Slow down, you move too fast…

… you’ve got to make the morning last…’ Were Simon and Garfunkel on to something? Our lives have become so busy, and we always feel like we have to be doing, achieving, getting. It impacts on our mental and physical health, and on the planet. What if slowing down was a core value of the New Ism? Mel and Alex discuss in their latest conversation blog. 

Alex Matthews: I live a pretty hectic life, juggling several jobs with other stuff that’s going on – and I’m not unusual. I live in London –  a busy, hectic, noisy city, with people rushing around all the time, and it’s the opposite of relaxing! I went to the northwest of Scotland with my family for a few days last week. It was beautiful and remote, and there was very little to do except walk and admire the scenery. I was forced to slow down and I felt so much better for it – my fairly persistent backache disappeared, I slept well and felt like a human being again. It made me think whether we should all try to live quieter, slower lives in the New Ism?

Mel Young: I am glad you managed to get some relaxing time. I often think that we have created a world which is intent on becoming faster and faster and bigger and bigger. It’s like we are on a treadmill which is speeding up all the time and we feel we can’t step off because we will lose our place – so we just keep on speeding along with our blinkers on and damage ourselves and society in the process. It is obvious that we need to slow down but it is much easier said than done. Past centuries were much slower paced but was the quality of life better? We can’t go back in time but I do think the issue of the pace we live our lives needs to be a key part of any New Ism.

AM: It’s interesting what you say about the pace of life in the past and whether their quality of life was better. I feel that it probably was in some ways – of course, they didn’t enjoy the healthcare we have, there was more disease, and they didn’t have access to healthy diets like we do, but I’m sure that mental health was better, because life was slower and you could enjoy and appreciate the things that matter. There wasn’t this obsession with getting more and doing more. Now, we are so busy trying to achieve, that we have forgotten how to appreciate and look after the smaller things. We talked a while back about how lockdown had forced us – and many others – to slow down and appreciate things like nature, family, things that are immediately around us, and how we felt better for it.I definitely think that’s something that we should take with us into the New Ism – and I think the planet would be better off as well. 

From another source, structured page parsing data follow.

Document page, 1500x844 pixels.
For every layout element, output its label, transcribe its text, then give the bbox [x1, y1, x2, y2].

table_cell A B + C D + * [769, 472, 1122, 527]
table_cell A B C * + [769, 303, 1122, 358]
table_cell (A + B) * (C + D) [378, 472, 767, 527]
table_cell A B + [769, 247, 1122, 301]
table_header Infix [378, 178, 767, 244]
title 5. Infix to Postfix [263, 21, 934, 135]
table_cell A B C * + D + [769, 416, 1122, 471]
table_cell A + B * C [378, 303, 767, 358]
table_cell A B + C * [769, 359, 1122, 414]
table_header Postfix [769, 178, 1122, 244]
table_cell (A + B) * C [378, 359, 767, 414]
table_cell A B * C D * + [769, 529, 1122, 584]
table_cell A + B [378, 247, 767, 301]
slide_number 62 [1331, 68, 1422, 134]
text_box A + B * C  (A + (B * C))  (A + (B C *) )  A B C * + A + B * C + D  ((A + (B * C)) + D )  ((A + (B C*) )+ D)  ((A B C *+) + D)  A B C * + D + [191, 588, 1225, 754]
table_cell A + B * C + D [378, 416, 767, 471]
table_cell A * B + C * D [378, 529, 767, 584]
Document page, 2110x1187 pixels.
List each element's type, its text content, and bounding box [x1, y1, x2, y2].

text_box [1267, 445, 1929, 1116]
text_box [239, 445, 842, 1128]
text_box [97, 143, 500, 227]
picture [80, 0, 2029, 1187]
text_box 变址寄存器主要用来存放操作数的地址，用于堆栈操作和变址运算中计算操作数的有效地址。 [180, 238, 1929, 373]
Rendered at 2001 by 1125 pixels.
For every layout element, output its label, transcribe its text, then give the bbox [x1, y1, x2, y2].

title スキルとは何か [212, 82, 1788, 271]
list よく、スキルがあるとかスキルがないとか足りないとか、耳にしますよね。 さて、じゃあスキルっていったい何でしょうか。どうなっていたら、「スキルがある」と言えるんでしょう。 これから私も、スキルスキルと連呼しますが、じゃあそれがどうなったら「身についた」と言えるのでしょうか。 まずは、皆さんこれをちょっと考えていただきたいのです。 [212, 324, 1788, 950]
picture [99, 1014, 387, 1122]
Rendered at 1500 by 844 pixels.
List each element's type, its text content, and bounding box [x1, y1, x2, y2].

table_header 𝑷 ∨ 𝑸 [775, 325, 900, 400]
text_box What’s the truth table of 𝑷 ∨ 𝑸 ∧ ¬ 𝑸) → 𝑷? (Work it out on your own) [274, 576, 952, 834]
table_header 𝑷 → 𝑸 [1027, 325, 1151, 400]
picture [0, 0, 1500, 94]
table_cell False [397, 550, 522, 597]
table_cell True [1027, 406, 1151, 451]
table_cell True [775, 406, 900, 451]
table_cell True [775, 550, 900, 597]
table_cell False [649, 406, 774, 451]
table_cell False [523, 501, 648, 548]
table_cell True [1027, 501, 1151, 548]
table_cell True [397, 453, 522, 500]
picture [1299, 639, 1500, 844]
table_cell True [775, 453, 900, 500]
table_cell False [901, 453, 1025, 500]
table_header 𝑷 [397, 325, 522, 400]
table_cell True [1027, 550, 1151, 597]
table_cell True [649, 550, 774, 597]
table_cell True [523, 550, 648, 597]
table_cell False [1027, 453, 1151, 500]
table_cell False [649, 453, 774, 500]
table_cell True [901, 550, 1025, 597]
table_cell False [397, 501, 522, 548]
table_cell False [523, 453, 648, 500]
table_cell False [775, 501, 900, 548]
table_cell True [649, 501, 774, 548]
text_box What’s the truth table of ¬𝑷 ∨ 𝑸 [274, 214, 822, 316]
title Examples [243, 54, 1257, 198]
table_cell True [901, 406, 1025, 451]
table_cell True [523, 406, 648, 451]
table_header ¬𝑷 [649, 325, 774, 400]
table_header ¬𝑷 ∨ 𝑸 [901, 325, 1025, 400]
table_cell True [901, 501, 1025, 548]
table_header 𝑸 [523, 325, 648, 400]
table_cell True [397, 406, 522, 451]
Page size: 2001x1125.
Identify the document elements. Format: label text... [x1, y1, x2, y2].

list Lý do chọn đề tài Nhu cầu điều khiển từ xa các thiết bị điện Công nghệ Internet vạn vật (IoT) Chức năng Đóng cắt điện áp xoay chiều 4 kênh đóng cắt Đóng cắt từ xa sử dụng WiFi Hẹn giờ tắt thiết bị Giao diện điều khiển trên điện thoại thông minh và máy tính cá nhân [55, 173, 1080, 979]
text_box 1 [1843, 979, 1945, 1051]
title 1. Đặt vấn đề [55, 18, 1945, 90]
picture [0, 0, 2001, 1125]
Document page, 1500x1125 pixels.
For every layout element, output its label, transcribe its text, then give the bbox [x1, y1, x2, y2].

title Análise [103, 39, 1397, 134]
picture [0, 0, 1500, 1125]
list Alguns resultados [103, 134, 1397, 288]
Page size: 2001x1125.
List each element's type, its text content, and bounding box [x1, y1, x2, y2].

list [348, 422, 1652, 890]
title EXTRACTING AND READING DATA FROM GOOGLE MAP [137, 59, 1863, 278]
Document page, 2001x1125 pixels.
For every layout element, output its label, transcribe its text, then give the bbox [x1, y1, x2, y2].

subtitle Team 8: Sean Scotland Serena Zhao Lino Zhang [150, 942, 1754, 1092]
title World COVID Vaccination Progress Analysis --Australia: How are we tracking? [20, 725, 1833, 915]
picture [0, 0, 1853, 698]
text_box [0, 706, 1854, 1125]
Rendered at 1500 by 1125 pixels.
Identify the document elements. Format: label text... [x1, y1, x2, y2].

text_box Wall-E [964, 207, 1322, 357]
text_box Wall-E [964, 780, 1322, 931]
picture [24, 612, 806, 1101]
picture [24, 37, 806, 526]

MY: It’s all a question of balance I guess. We need to learn how to relax and take things easy. We seem to have become a planet of collectors. Using holidays as an example, people rush around on cruises, stop at port for a few hours, take loads of pictures on their phone and then dash off again. That’s not really about visiting somewhere, that’s about collecting pictures and ticking off the destination. I am using this as an example, but it seems to be the way we live our lives where we have to do lots of things, go to lots of places, fill the calendar, none of which really adds any depth or meaning to our lives, and it tires us out at the same time. We need to understand that some meditation, for example, is actually good for us, rather than jumping around from event to event, place to place.

AM: So the question is – how do we take a slower pace of life into the New Ism? I think it all comes down to changing our obsession with growth. We’ve talked before about how our obsession with infinite growth – despite finite resources – is the root of many of our environmental problems. I also think it’s the case of our fast-paced, hectic lives – we’re always trying to find ways to grow, to get more money, to achieve more. If we could find new metrics of success – happiness or wellbeing, for example – we might realise that slowing down and appreciating the important, intangible things could help us to achieve that and therefore help protect the planet. It seems like a win-win situation to me! 

MY: Indeed, I think it is a win-win situation. But how do we create that systemic change? It is like we are all on a very fast train which is hurtling along and we can’t get off. One or two individuals have worked out how to jump off the train without getting hurt but it isn’t so easy for most people. What we need to do is to slow the train down but in our modern world that sounds like failure. But it isn’t failure, so it is a question of creating a sustainable culture which isn’t destroying the planet and making us feel unhappy in the process. So, it’s about leadership, I think. It is all about who is driving the train and getting it to slow down. There is no coherent leadership in this area and that’s what’s missing. 

AM: Yes, it so often comes down to leadership doesn’t it. Our current leaders around the world are mostly focused on growth and productivity, which means we are all rushing to be productive. Our leaders need to shift their focus, recognise that rushing isn’t good for us or the planet, and change what they – and we – call success in terms of the economy but also in our individual lives. I think there are a couple of examples around the world of governments who understand this and are focusing on metrics other than growth – New Zealand and Finland spring to mind. 

It will be interesting to hear the views of young people on this on The New Ism podcast (new series coming soon) – they are the leaders of the future and I imagine they will have strong opinions!